What I wanted, though, was the Doctor and the Toymaker. Which I only kind of got.

But hey, the book does have other kind of cool things to offer. For everything except the Eternal Flashback, our point of view character is basically Tegan, a character who was never really a fan favorite but gets a bit of love here, because Russell portrays her as usually immediately regretting the rude and impatient things she's always saying, and always on the verge of apologizing and trying to make amends right before Trouble Strikes, and that makes her a lot more bearable, perhaps even likeable.

Adric, though, is still a cock. As for Nyssa, she's barely there, except when she has her own experience with the Toymaker and his torments.

But really, this is kind of Tegan's book, Eternal Flashback plot aside. For the planet the Toymaker has fashioned into his latest Doctor Trap is a populated one, and its population have a prophecy about a Chosen One who will come, and said Chosen One is Tegan. It's a nice chance for her to have a bit of her own story that, for once, doesn't involve her being possessed by the Mara (or at least it doesn't involve that very much) and does a nice job of exploring what an Earthling Companion's inner life might have been like before the modern TV series conveniently sonic'd everybody's cell phones so they could phone home from any point in time and space. I would have liked this story to have had a bit more prominence in the book, or at least get as much attention as the Eternal Flashback did. But, no.

As for my Arbitrary and Mercurial lists, here is the author list as of this book:

Alastair Reynolds
Mark Gatiss
Terrance Dicks
Jonathan Morris
Justin Richards
Gary Russell
Keith Topping

And the Doctors:


Yes! Five moved up a space, largely because he was kind of nice to Tegan in this novel. I got the impression that he was fully aware that she was trying not to be such a bitch, anyway, and that counted for something.

And yes, I wound up liking Tegan a bit more than usual this time around. She's still in the low middle of the horde, but were I tracking it more precisely, she'd probably move up a spot or two as well. Adric, though, Adric is way down there with Peri and Mel and Ian. Nyssa... I dunno how I feel about Nyssa. Big Finish has been good to her, though, so I like her a lot more than I did during her TV tenure, but she was pretty much just there because she was supposed to be there in this book.

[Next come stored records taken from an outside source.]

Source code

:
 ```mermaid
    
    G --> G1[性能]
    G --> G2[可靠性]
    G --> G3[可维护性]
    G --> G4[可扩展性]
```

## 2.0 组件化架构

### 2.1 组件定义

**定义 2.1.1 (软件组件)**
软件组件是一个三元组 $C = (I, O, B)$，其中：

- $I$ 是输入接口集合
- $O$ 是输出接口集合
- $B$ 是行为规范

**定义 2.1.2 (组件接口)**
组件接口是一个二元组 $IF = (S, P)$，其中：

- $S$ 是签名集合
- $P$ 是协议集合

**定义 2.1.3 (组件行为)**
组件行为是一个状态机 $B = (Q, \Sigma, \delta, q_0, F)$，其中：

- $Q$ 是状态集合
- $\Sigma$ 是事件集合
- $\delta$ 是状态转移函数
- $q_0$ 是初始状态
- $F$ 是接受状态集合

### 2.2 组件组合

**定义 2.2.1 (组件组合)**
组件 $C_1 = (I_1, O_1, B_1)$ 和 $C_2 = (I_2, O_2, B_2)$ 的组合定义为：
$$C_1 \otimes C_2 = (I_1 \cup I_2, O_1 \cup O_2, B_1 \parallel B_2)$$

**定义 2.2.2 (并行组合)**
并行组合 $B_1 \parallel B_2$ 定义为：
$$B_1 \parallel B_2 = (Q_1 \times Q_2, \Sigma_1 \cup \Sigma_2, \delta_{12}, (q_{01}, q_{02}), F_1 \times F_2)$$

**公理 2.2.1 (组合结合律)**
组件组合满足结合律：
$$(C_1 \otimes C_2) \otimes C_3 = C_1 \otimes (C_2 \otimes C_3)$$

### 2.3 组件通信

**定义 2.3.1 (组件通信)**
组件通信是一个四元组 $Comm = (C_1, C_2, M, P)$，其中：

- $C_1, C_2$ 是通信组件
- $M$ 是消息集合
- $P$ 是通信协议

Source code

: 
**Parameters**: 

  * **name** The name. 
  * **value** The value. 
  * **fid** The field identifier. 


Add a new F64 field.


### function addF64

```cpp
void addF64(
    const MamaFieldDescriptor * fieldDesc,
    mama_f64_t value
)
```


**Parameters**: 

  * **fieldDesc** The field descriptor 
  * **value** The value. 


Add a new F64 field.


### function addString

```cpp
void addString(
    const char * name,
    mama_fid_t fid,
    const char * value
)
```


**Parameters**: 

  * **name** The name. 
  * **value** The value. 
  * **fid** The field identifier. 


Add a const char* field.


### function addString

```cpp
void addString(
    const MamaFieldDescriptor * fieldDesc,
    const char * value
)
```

On to a Sixth Doctor novel, now. Sixie gets all the best Big Finish stories, so my hopes are a bit high, in that I hope the prose authors are as good to him as the audio drama authors are. There is lots of overlap in these, so I feel justified in my hope. Plus, I'm that rare bird, someone who liked him in his TV run. I may even have had a bit of a crush on Colin Baker. Yes, even the coat. Dude got to have no ducks to give to rock a coat like that, and I respect that.

*Which, there is totally a Neville Longbottom figure here, Runcible the Hall Monitor, but they're way meaner to him than the Hogwarts crew ever were to Neville so there, I've found one tiny thing in the HP universe that is better than something in Doctor Who. Popqueenie is punching the air.

**Some extra fan service is to be had here, by the way, for this book has tied the Whoniverse rather explicitly to the Cthulhu mythos, via these beings. And there's a connection to Gene Wolfe, too (and I promise, I'm going to finish Suns, Suns, Suns, oh yes I am), in that Ushas is the name by which Urth comes to be known at the end of his Solar Cycle. Oh, and the chapter titles are all the names of OMD songs. Shrug.

***So really they should have gotten an Indian actress to portray her, but you know, Kate O'Mara pwned it, so that's okay.